We all know this time of year well – the time when we either get excited for a return or dread liability for more taxes. When gross income is greater than your exemption amount plus the standard deduction, chances are you will end up owing the government money. If you receive some Social Security benefits, you may think you are rid of this arduous process but no such luck!
History of Social Security Taxation
The good news is that households of the non-elderly pay almost double the taxes of the elderly, so you may not have to pay as much as expected. The government gives preferential treatment to those who saved for retirement, and Social Security income is taxed differently. If Social Security is your only income, you may even be able to stop filing taxes! For the first 50 years of the program’s existence, it was not taxed at all; however, due to decreased incomes and increased reliance on the program in the 1980’s, Social Security benefits started getting taxed.
Potential Taxable Income
While you may be retired, there are other forms of income you receive.
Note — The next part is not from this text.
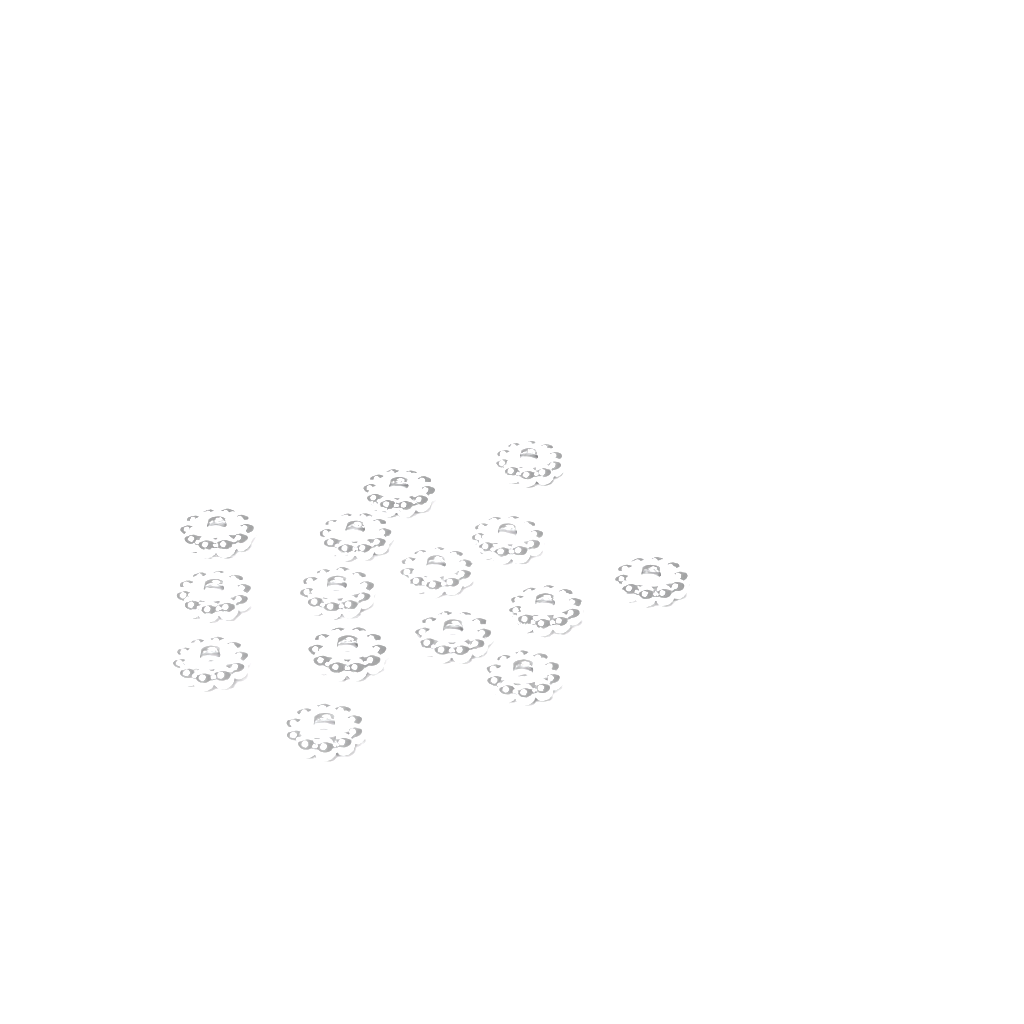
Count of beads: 15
Traditional IRA and 401(k) accounts are taxable and count as income. Roth IRAs are slightly different, and withdrawals cannot be taxed if you retire past the age of 60. Past the age of 70, you also do not have to take Requires Minimum Distributions (RMDs) from your Roth. Additionally, stocks, bonds, real estate, and other investments can be taxed up to 15 percent depending on your tax bracket. This is why many financial advisors recommend using up taxable accounts, then tax-deferred retirement accounts, and finally Roth IRAs.
When You Must File Taxes
If you are over the age of 65 and live alone without any dependents on an income of more than $11, 850, you must file an income tax return. If part of your income comes from Social Security, you do not need to include this in the gross amount. If you are married and both are over 65-years-old, your combined income cannot exceed $23,100 if you plan to stop filing taxes. If your spouse is younger than you (and younger than 65), this amount decreases to $21,850. Remember – do not include Social Security in your gross income! This will drastically alter your income amount.
When You Can Stop Filing Taxes
If your income comes solely from Social Security benefits, you can stop filing taxes. This is because taxed income does not include the benefits. Therefore, your gross income is technically $0 without Social Security. This can seem confusing, so follow the directions on the 1040 and 1040A forms, which help to calculate the taxable amount of Social Security benefits. Just because you are exempt from federal taxes, does not mean you are also exempt from state taxes, so be sure to check with a state representative for specific rules and regulations to follow.
Always consult an IRS representative or a local financial consultant if you have any questions about your specific situation. Wouldn’t it be nice if we could all stop filing taxes?